Тем не менее мою просьбу удовлетворили. В полдень после так называемого обеда из яиц с ветчиной и грязной воды, от которой началась тошнота, меня вместе с еще тремя заключенными посадили в закрытую телегу. Один из моих спутников — парень лет пятнадцати. Двое других, муж и жена, были кукловодами; их арестовали за изготовление марионетки Шарлотты Корде.
[66]
В телеге валялась солома, местами грязная. На этой же телеге накануне вечером привезли заключенных из Версаля, объяснил ехавший с нами стражник. На улицах люди смотрели нам вслед и ругались. Мальчишка бросил вдогонку тухлое яйцо. Я, стыдясь, прятала лицо.
Когда приехали в монастырь кармелиток, нам велели подождать.

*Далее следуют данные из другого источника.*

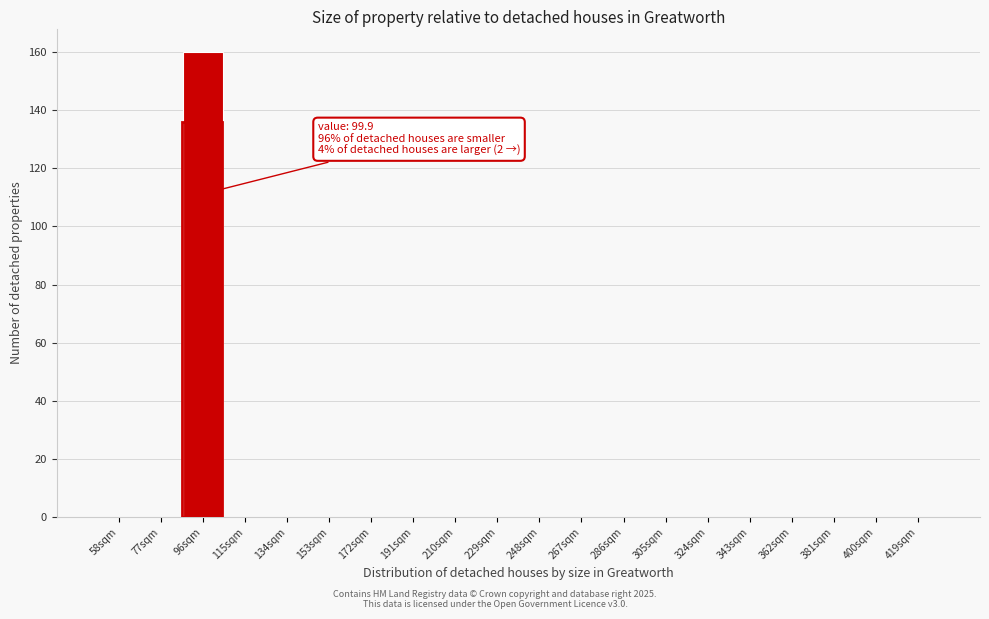

Reading left to right, extract all data points from this chart.

58sqm=0	77sqm=0	96sqm=160	115sqm=0	134sqm=0	153sqm=0	172sqm=0	191sqm=0	210sqm=0	229sqm=0	248sqm=0	267sqm=0	286sqm=0	305sqm=0	324sqm=0	343sqm=0	362sqm=0	381sqm=0	400sqm=0	419sqm=0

Тюремщик, грузный человек по имени Роблятр, ворчал, читая документы:
— Каждый день все меняют. А если ошибусь… — Он закатил глаза. По красному лицу можно было судить о его чрезмерном пристрастии к дарам виноградной лозы.
Нас провели по узкому коридору. От запаха нужников я едва не задохнулась. Роблятр отпер дверь в узкую келью. На полу в ряд лежали соломенные тюфяки. Повсюду была развешена одежда. Сильно пахло плесенью.
Мне достался тюфяк напротив одного из забранных решетками окон. С одной стороны от него лежала молодая женщина; золотые волосы рассыпаны по подушке.
— Гражданка мадам Кюстин, — представилась она. — Можете звать меня Дельфиной.
— Кюстин? Генерал…
— Великий генерал Кюстин — отец моего мужа. — У нее был высокий певучий голос; говорила она правильно, как актриса.
— Мой муж служил под началом генерала Кюстина. Александр Богарне. Его держат здесь же.
— О, гражданин генерал Богарне! Так вы его жена?
— Вы его знаете?
— Он добрый друг моего мужа. — Она легла на тюфяк, вздохнула и приложила руку к сердцу. — Генерал Богарне рисовал мой портрет.
В коридоре прозвенел звонок. Вслед за Дельфиной и другими я поднялась в ректорат по лабиринту коридоров и лестниц. Там, под сводчатыми потолками и стесанными изображениями Христа и Девы Марии, стояли грубо сколоченные столы.